La gestion chaotique et despotique de Kaïs Saïed est bien décriée en Tunisie. Qu'on le veuille ou pas, cela a des incidences sur son voisinage dont la stabilité est dépendante de la stabilité de la Tunisie. Or la Tunisie en ce moment est sur des sables mouvants. Outre un large pan de la classe politique, le président s'est mis à dos la puissante centrale syndicale. « L'isolement de Kaïs Saïed » a titré hier le quotidien français Le Figaro. Kaïs Saïed envoie balader les Tunisiens, a titré hier Business News. Ce qui touche la Tunisie, touche forcément l'Algérie et réciproquement. Ceci est également valable avec la France, l'Italie et la Libye.
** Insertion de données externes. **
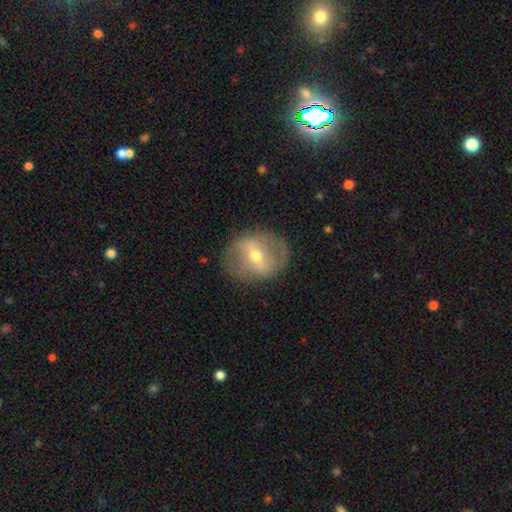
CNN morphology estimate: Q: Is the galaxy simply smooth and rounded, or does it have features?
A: featured or disk — 66%.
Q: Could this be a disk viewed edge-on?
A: no — 93%.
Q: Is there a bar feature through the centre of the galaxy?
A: strong — 43%.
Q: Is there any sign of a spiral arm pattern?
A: yes — 57%.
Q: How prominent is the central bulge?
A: moderate — 57%.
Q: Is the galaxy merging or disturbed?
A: none — 77%.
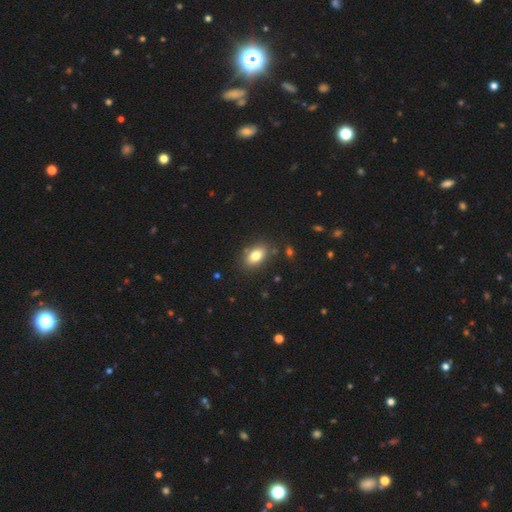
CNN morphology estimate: smooth-or-featured: smooth: 81% | featured or disk: 10% | star or artifact: 9%
  how-rounded: in between: 87% | round: 10% | cigar-shaped: 3%
  merging: none: 83% | minor disturbance: 11% | merger: 3% | major disturbance: 3%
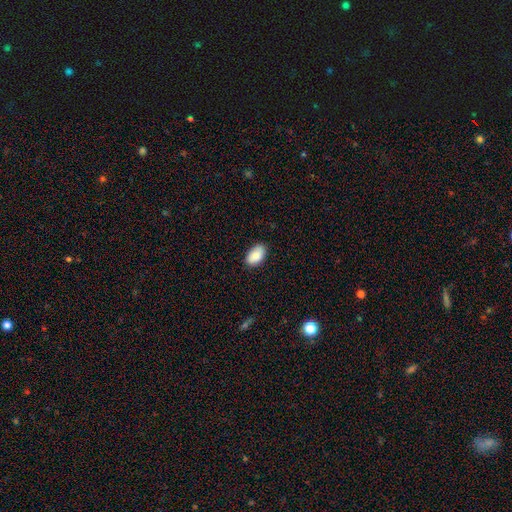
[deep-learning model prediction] Morphology: type=smooth (86%); roundness=in between (93%); merging=none (85%).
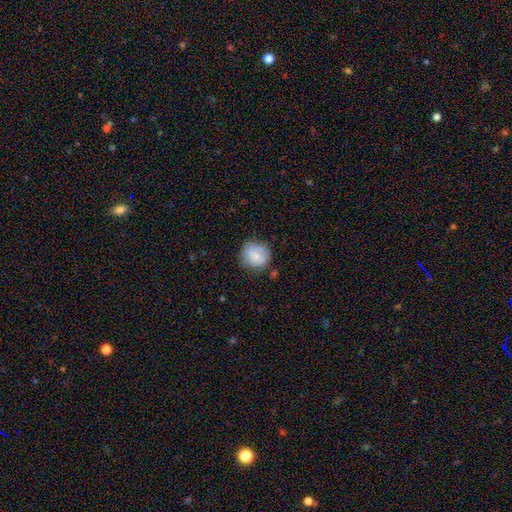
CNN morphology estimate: This is likely a smooth galaxy (71%). How rounded: clearly round (81%). Merging: likely none (67%).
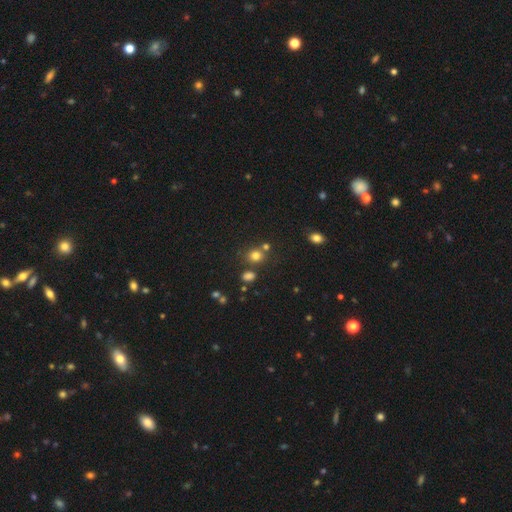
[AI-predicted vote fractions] smooth-or-featured: smooth: 75% | star or artifact: 18% | featured or disk: 7%
  how-rounded: round: 75% | in between: 23% | cigar-shaped: 1%
  merging: none: 69% | merger: 17% | minor disturbance: 10% | major disturbance: 4%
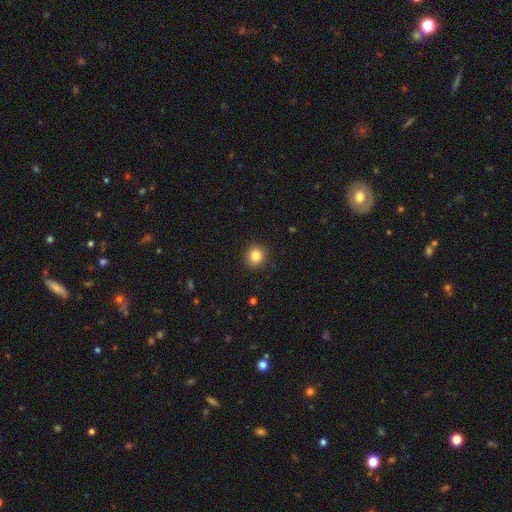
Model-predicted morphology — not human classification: A smooth galaxy with no disk features (84%) that is round (89%). Merging: none (92%).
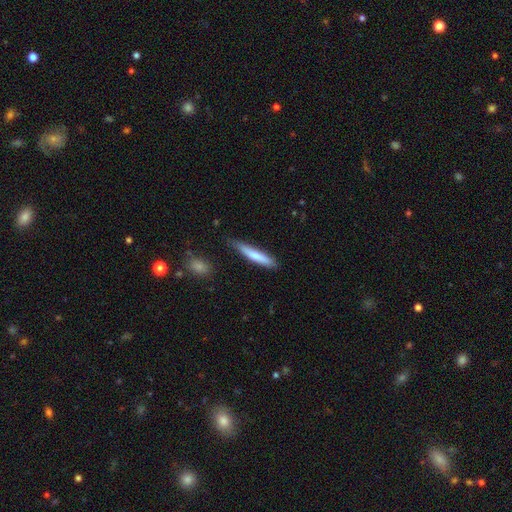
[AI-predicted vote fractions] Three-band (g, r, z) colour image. It shows a smooth galaxy with no disk features (73%) that is cigar-shaped (92%). Merging: none (76%).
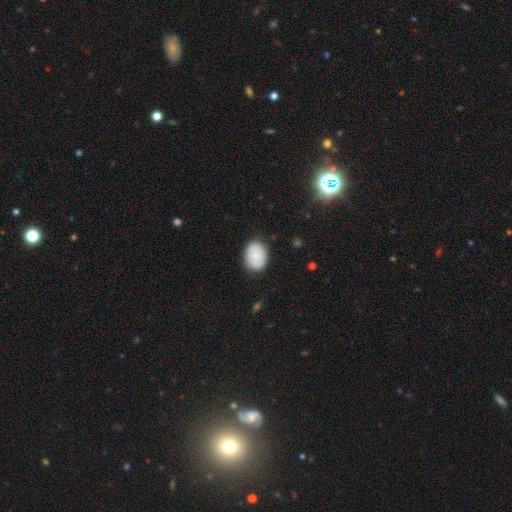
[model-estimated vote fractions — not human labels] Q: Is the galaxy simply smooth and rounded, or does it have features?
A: smooth — 81%.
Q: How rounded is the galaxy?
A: in between — 72%.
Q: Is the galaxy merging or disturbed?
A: none — 84%.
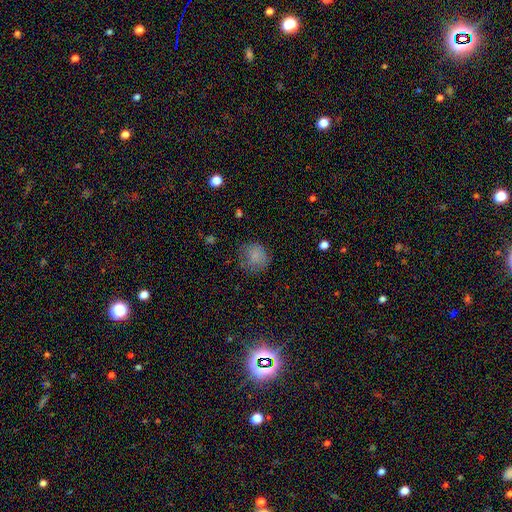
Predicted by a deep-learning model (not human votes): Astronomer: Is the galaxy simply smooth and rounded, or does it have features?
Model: smooth — 79%.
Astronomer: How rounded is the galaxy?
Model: round — 81%.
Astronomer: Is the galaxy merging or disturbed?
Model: none — 68%.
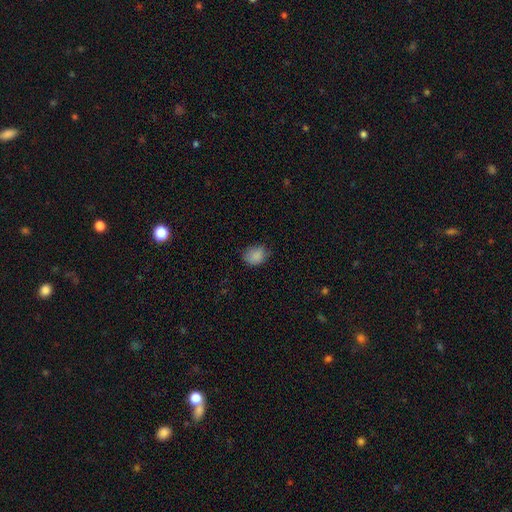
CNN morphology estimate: smooth-or-featured: smooth: 86% | star or artifact: 9% | featured or disk: 5%
  how-rounded: round: 52% | in between: 47% | cigar-shaped: 1%
  merging: none: 67% | minor disturbance: 26% | major disturbance: 5% | merger: 1%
Si Abdelmajid Tebboune s'est permis de casser la légendaire réserve algérienne, c'est que l'on commence à en avoir ras le bol de ce président qui décide seul, sans consulter personne et qui ne prend pas en considération ses propres équilibres nationaux et les équilibres internationaux. Il y a clairement anguille sous roche et le président algérien, tout comme son homologue italien, en savent quelque chose. Qu'est-ce qui se prépare ? Peu d'informations fiables, à vrai dire, mais M. Tebboune nous donne quand même une idée sur la météo qu'il fait en Tunisie. « L'heure de décollage de l'avion approche », a posté cyniquement le député d'Attayar Nabil Hajji. Sous-entendu clair avec la fuite en avion de l'ex président Zine El Abidine Ben Ali. « Analysez bien, comme il faut, sa phrase et vous saurez que les choses vont bouger », a analysé l'avocate et militante Dalila Msaddek après avoir souligné que le président algérien n'a pas dit qu'il va aider le gouvernement ou le président, n'a pas dit qu'il va aider diplomatiquement ou financièrement, il a bien dit « nous allons aider la Tunisie à retrouver la démocratie ». Déjà isolé en Tunisie, Kaïs Saïed a été averti par les Américains et les Européens. Emmanuel Macron lui a bien conseillé de retrouver la voie démocratique. Est-il maintenant lâché par les Algériens ? La phrase épique de M. Tebboune va résonner encore longtemps dans les oreilles des démocrates tunisiens.